Friday, April 7, 2017

Mr. Charlie - Oil Rig Tour

Mr. Charlie has been an item on my bucket list for the children to tour.  I learned about Mr. Charlie on traveling home school blog and knew we had to go our return trip to Houston.  So, we detoured from I-10 and made our way to Morgan City, LA to see Mr. Charlie.

Mr. Charlie was a working rig from 1954 to 1986.  He was decommissioned when the off shore oil drilling went deeper into the gulf.  Mr. Charlie wasn't forgotten and to this day he has a role in drilling.  He's used for training and education.

We climbed aboard Mr. Charlie ascending to the first platform.  If you are afraid of heights, this may not be the tour for you.  It doesn't look so high from the ground, but looks are deceiving.  We made our way to the drilling deck.  Our tour guide explained how the drilling works and pipes are attached in the process.  He pointed out the different tools they use and how the modern oil rigs tools differ in some aspects.  He told us how they use a drilling mud in the pipes to help lubricate the system and keep pressure in check during the drilling.

We then went to the underwater exploration vehicle area and learned how the submersible is used in the drilling.  It is quite an upgrade from the diving bell days!  On the grounds they have different submersibles that have been used in the past to look at.  So, you can see the advancement that has been made. 

Our tour guide showed us models of more recent off shore rigs and explained how they work in relation to Mr. Charlie.  The deeper water vessels had longer legs and could drill further down.  The modern deep water rigs no longer require legs and use instead a propulsion and navigation system to 'anchor' them on position.   With modern techniques and better drilling capabilities, more oil can be reached without moving the platforms all the time.

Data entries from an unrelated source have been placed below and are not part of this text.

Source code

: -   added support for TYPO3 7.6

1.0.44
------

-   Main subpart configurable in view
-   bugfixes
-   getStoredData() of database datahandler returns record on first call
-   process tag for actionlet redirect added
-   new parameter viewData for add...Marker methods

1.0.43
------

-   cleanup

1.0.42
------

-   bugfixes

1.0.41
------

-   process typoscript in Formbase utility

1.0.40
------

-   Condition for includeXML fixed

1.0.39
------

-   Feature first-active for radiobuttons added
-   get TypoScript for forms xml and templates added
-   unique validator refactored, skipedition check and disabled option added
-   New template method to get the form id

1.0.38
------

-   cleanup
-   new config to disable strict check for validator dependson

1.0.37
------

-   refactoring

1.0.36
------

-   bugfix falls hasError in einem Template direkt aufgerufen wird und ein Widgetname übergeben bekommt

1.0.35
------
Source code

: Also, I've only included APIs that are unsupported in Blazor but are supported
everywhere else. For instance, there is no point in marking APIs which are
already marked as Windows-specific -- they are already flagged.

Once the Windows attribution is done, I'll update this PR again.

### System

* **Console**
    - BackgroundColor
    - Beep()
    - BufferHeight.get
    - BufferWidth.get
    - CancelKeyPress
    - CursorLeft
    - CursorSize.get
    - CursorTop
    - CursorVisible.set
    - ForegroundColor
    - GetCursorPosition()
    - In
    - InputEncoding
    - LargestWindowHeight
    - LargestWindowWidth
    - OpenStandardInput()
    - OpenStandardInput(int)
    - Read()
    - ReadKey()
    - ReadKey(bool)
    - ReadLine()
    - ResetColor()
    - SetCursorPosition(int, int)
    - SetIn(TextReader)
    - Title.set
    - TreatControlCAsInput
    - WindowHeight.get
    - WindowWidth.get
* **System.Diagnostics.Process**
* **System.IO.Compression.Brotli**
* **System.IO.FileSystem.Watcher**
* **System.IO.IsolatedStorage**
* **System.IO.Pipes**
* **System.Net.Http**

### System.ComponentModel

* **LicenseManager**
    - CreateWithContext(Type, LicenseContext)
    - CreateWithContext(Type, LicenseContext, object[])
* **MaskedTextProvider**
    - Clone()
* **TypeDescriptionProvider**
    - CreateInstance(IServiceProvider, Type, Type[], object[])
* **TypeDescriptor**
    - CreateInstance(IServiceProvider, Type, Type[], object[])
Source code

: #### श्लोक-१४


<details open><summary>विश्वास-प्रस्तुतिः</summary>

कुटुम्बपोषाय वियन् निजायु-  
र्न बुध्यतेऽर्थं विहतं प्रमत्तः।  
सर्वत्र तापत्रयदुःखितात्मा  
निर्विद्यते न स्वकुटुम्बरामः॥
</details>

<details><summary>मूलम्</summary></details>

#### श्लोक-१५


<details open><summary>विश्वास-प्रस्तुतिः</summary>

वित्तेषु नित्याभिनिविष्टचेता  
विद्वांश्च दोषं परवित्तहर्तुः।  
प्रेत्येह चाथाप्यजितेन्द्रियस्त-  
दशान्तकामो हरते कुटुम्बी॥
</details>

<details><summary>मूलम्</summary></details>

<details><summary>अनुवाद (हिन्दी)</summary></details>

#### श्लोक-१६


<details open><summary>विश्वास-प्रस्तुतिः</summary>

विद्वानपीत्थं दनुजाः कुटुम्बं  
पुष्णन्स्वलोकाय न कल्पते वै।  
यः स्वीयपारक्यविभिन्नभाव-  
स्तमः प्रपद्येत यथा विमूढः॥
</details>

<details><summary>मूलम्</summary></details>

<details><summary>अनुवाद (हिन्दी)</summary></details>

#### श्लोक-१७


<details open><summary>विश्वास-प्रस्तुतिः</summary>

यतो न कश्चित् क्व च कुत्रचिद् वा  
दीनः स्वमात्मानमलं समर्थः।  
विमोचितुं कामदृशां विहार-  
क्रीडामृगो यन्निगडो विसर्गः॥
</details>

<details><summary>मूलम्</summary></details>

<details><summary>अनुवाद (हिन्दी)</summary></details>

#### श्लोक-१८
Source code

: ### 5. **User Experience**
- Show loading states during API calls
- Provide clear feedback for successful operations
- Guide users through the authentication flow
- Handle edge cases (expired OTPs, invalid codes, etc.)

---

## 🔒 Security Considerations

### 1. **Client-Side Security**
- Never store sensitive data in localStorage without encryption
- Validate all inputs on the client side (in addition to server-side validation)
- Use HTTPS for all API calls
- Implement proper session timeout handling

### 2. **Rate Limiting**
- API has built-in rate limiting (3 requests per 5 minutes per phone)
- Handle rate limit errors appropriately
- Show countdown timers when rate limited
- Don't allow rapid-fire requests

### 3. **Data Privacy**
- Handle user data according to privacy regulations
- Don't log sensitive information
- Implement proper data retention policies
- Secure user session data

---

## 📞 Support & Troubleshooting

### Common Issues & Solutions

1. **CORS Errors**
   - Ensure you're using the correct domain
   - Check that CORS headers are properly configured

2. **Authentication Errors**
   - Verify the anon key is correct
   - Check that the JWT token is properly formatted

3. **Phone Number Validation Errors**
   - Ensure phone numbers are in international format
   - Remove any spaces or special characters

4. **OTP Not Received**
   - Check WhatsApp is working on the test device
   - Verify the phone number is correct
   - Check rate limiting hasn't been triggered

Our guide explained how the drilling platform is moved and a derrick is placed with a small platform for the well.  We learned that the derrick platforms are not manned, yet a crew does visit them to perform maintenance tasks.  He explained how a crew must get from a boat onto the platform.  It isn't the easiest of tasks.  I sure wouldn't want to do it!  The boat pulls along side the derrick platform and there are ropes hanging off the platform.  The crew members must grab the rope and swing from the boat to the ladder.  This is especially difficult in rough seas.

Our guide took us inside and we saw the crew quarters, recreation rooms, and galley.  He explained how the crew quarters are different on modern rigs, due to an increase in women workers on the off shore rigs.  He told us about the meals they serve aboard the rigs and the crew eats very well.  They have steaks twice a week, fried chicken on Sundays, taco Tuesdays, and plenty of snacks and ice cream.

This was a fun excursion and definitely unique.  Mr. Charlie is well worth a side trip if you are in the area.